What you will do.
Retype the entries exactly, keeping every line intact.

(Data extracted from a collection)

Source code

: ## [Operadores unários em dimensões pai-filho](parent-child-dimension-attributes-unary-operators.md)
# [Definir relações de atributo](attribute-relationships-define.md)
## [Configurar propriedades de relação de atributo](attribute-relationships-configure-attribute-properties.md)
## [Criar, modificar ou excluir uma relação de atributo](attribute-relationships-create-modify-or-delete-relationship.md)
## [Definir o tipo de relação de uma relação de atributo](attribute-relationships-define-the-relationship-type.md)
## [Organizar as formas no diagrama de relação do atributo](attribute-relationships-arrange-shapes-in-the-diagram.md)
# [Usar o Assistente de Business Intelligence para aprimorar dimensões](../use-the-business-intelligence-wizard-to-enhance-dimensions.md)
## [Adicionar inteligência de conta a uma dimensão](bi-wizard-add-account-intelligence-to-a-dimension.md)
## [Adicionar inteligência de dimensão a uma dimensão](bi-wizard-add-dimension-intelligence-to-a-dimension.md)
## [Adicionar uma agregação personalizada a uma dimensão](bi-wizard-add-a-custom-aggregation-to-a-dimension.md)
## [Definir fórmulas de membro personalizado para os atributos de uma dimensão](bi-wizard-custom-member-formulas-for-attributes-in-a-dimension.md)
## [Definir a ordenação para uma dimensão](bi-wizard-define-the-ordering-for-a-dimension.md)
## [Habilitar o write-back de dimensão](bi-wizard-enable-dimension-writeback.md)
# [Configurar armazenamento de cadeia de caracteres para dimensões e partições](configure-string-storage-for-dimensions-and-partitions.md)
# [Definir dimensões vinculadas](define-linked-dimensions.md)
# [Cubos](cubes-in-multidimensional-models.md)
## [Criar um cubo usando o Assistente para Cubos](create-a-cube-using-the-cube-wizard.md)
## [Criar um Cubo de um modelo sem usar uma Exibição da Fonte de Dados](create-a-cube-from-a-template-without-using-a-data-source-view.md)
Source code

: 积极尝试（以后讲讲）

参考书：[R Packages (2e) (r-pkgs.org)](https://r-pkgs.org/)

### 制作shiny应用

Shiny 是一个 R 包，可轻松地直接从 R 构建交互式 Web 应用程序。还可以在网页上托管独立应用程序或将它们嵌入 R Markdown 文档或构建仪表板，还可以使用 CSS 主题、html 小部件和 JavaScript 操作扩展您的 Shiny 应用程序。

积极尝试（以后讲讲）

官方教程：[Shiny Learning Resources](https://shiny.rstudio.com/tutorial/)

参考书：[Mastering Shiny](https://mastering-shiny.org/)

The answer.
Source code

: ## [Operadores unários em dimensões pai-filho](parent-child-dimension-attributes-unary-operators.md)
# [Definir relações de atributo](attribute-relationships-define.md)
## [Configurar propriedades de relação de atributo](attribute-relationships-configure-attribute-properties.md)
## [Criar, modificar ou excluir uma relação de atributo](attribute-relationships-create-modify-or-delete-relationship.md)
## [Definir o tipo de relação de uma relação de atributo](attribute-relationships-define-the-relationship-type.md)
## [Organizar as formas no diagrama de relação do atributo](attribute-relationships-arrange-shapes-in-the-diagram.md)
# [Usar o Assistente de Business Intelligence para aprimorar dimensões](../use-the-business-intelligence-wizard-to-enhance-dimensions.md)
## [Adicionar inteligência de conta a uma dimensão](bi-wizard-add-account-intelligence-to-a-dimension.md)
## [Adicionar inteligência de dimensão a uma dimensão](bi-wizard-add-dimension-intelligence-to-a-dimension.md)
## [Adicionar uma agregação personalizada a uma dimensão](bi-wizard-add-a-custom-aggregation-to-a-dimension.md)
## [Definir fórmulas de membro personalizado para os atributos de uma dimensão](bi-wizard-custom-member-formulas-for-attributes-in-a-dimension.md)
## [Definir a ordenação para uma dimensão](bi-wizard-define-the-ordering-for-a-dimension.md)
## [Habilitar o write-back de dimensão](bi-wizard-enable-dimension-writeback.md)
# [Configurar armazenamento de cadeia de caracteres para dimensões e partições](configure-string-storage-for-dimensions-and-partitions.md)
# [Definir dimensões vinculadas](define-linked-dimensions.md)
# [Cubos](cubes-in-multidimensional-models.md)
## [Criar um cubo usando o Assistente para Cubos](create-a-cube-using-the-cube-wizard.md)
## [Criar um Cubo de um modelo sem usar uma Exibição da Fonte de Dados](create-a-cube-from-a-template-without-using-a-data-source-view.md)
Source code

: 积极尝试（以后讲讲）

参考书：[R Packages (2e) (r-pkgs.org)](https://r-pkgs.org/)

### 制作shiny应用

Shiny 是一个 R 包，可轻松地直接从 R 构建交互式 Web 应用程序。还可以在网页上托管独立应用程序或将它们嵌入 R Markdown 文档或构建仪表板，还可以使用 CSS 主题、html 小部件和 JavaScript 操作扩展您的 Shiny 应用程序。

积极尝试（以后讲讲）

官方教程：[Shiny Learning Resources](https://shiny.rstudio.com/tutorial/)

参考书：[Mastering Shiny](https://mastering-shiny.org/)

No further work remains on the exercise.